“啊?”王狐狸嚼蘋果的動作停了,瞪大了眼睛,“臥槽,你問誰?”
張魚:“你說的那個Oga。”
“……你認真的?”
王狐狸吸了一口涼氣,用力嚥下嘴裡的果肉,表情複雜地看著張魚的側臉:“臥槽,那人是真為你跳的樓。你忘了?”
“嗯。”
“……不愧是你。”王狐狸的手懸在半空,蘋果咬到一半,不上不下地吊著,“真渣啊。”
張魚沒有否認。
對面,瑪利亞的手開始用力。
沈度被從窗邊緩緩拉離,被拉離時手指還掙扎著扒著窗沿,指甲在玻璃上刮出一道道徒勞的水痕。
然後窗簾被猛地拉上了。
窗簾合攏前的最後一瞬,張魚看到了瑪利亞·沈的臉。她正隔著玻璃,緩緩地、一字一句地對他說話。口型很慢,像是在確保他一定能看懂。
她說的是:再見。
窗簾徹底合攏。
王狐狸湊近了一點,好奇地張望:“你小男友的家長說了什麼?你看懂了?你不會姐弟通吃了吧——”
“她說再見。”
張魚收回視線,側身面向王狐狸:“不過這不重要。確切來說,我和他弟弟不是戀人關係。我只是在吊著他,花他的錢而已。”

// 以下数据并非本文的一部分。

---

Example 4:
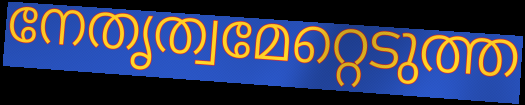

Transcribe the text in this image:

നേതൃത്വമേറ്റെടുത്ത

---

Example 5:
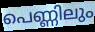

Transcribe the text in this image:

പെണ്ണിലും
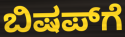
ಬಿಷಪ್‌ಗೆ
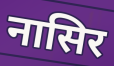
नासिर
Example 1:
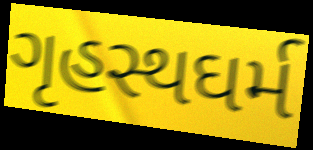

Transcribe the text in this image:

ગૃહસ્થઘર્મ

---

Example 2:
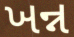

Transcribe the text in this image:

ખન્ન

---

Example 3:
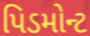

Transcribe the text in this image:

પિડમોન્ટ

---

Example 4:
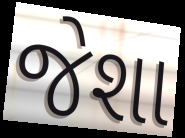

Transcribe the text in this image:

જેશા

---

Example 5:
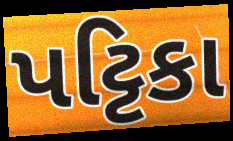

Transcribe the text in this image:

પટ્ટિકા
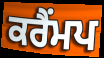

王狐狸咀嚼的動作徹底停了。他嘴裡還含著半口蘋果,愣了兩秒,才含混地吐出一句:“……誠實。”
他狠狠咀嚼嚥下那塊果肉,豎起一根大拇指:“卑鄙。”
然後又把蘋果叼回嘴裡,空出另一隻手,也豎起了大拇指:“不要臉。”
兩隻大拇指並排舉著:“小弟佩服。”
“……謝謝?”
“艹了——”
王狐狸徹底驚了,嘴裡的蘋果驚得掉了下來,啪嗒一聲滾到了地上。
他猛地彎腰去撿,動作狼狽又匆忙,手忙腳亂地把蘋果核抄起來攥在手心,左右張望了一圈,確認走廊裡沒有巡崗的教導主任才鬆了口氣。

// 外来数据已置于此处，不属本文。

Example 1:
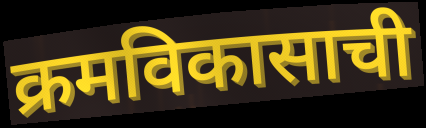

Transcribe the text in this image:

क्रमविकासाची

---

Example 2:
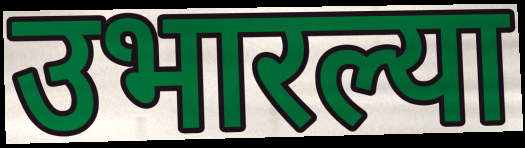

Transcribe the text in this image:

उभारल्या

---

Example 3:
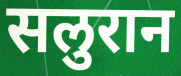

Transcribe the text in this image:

सलुरान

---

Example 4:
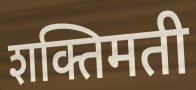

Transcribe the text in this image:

शक्तिमती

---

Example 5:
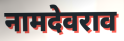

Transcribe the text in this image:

नामदेवराव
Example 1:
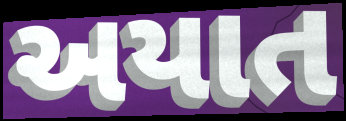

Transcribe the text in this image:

અયાત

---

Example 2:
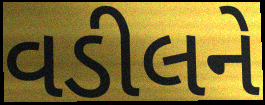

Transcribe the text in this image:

વડીલને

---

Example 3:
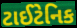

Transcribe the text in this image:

ટાઈટેનિક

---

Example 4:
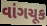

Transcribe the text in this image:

વાંગચૂક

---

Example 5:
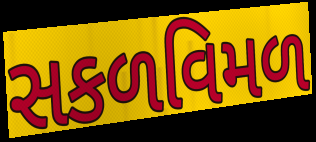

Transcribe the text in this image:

સકળવિમળ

“差點忘了這是程主任地盤,亂扔垃圾不知道會出什麼事。”
他把蘋果核揣進口袋,拍了兩下手,重新看向張魚,上下打量了一番,終於還是沒繃住臉上的表情,搖了搖頭,語氣裡帶著一種複雜的佩服:
“我真服了兄弟。你下午沒課吧?”他朝樓梯口揚了揚下巴,“暉哥那邊快開場了,去看看唄?”
張魚已經往前走了兩步,背影在走廊的慘白燈光里拉出一道細長的影子。